Thursday, July 21, 2011

Bad campaigns are occupational hazards.

You might have been able to sense my frustration following the disastrous Heather Maloney campaign (ahem), but it had been so long since I'd run a disastrous campaign that I forgot one simple fact of PR: no matter how good a publicist is, some campaigns just suck!

Like the Downtown Harvest campaign in which I wrote a very specific press release for a show and began promoting it, only to find that the supporting acts, and thus the nature of the show, kept changing for reasons unknown to me. And amidst all the resulting confusion, I was able to get only one writer interested in covering the show -- but he couldn't make it because the show was set to run too late!

Or what was supposed to be an oh-so-important campaign for The Josh and Pete Band, in which no one could seem to get show info from the venue in time, but I had to start the campaign. After I'd been promoting for a while, the venue listed the show -- without The Josh and Pete Band! A decidedly unfunny comedy of errors ensued between the venue and the band while I had to switch from "urgent" to "dormant" until the mess was settled. By which point, of course, the campaign was dead.

Smaller, but equally unsettling, developments can be expected as well. Like the writer who was expected to cover the Audible Eye show -- but she never showed up. Or the carefully-booked, precisely-promoted Laura Cheadle show onto which someone (most likely from the venue) belatedly tacked on an ill-fitting extra act who was not the least bit welcome.....but it's not like we had any say in the matter!

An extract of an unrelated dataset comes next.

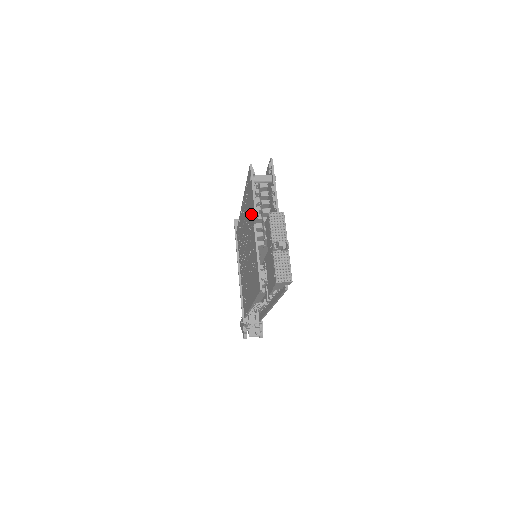
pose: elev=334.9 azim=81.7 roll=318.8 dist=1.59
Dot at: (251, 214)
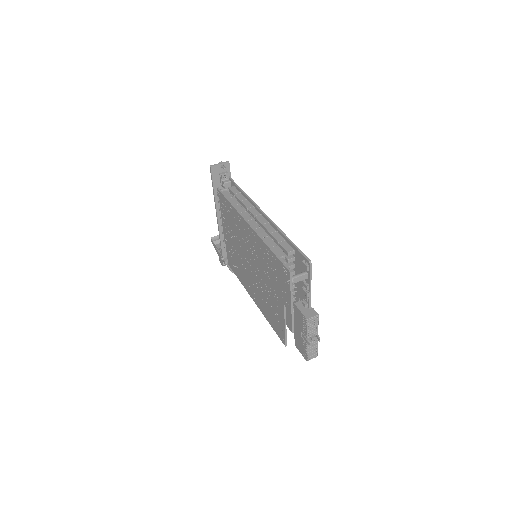
Dot at: (279, 291)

When things go well in this line of work, it's wonderful. But every field sucks in some ways, right?

Monday, July 18, 2011

Holy Maloney!

Can baby say, "Epic fail"?

With this Heather Maloney campaign, I started off getting surprisingly little interest, finding in the process that tech snafus had ruined the formatting of my press release and may have thus sabotaged my efforts. Bloody but unbowed, I sent out a corrected press release and gained a tad more traction. Still not getting enough interest, I contacted friends of mine outside of the media who had shown an interest in Heather, hoping they'd come to the show and/or help spread the word. I gained a little more traction. One week before the show, I sent out a reminder to my media contacts and got an offer for an interview. Now we were cooking! But when I asked Heather's manager if she was available for the interview, he wrote back not only that she was unavailable, but that....

HER SHOW HAD BEEN POSTPONED INDEFINITELY!

That's right, Heather's show this Thursday at Roosevelt's is NOT HAPPENING until God knows when.

Leading me, of course, to have to send out retractions and make amends with everyone who had expressed an interest.

Remind me, why do I want to stay in this line of work?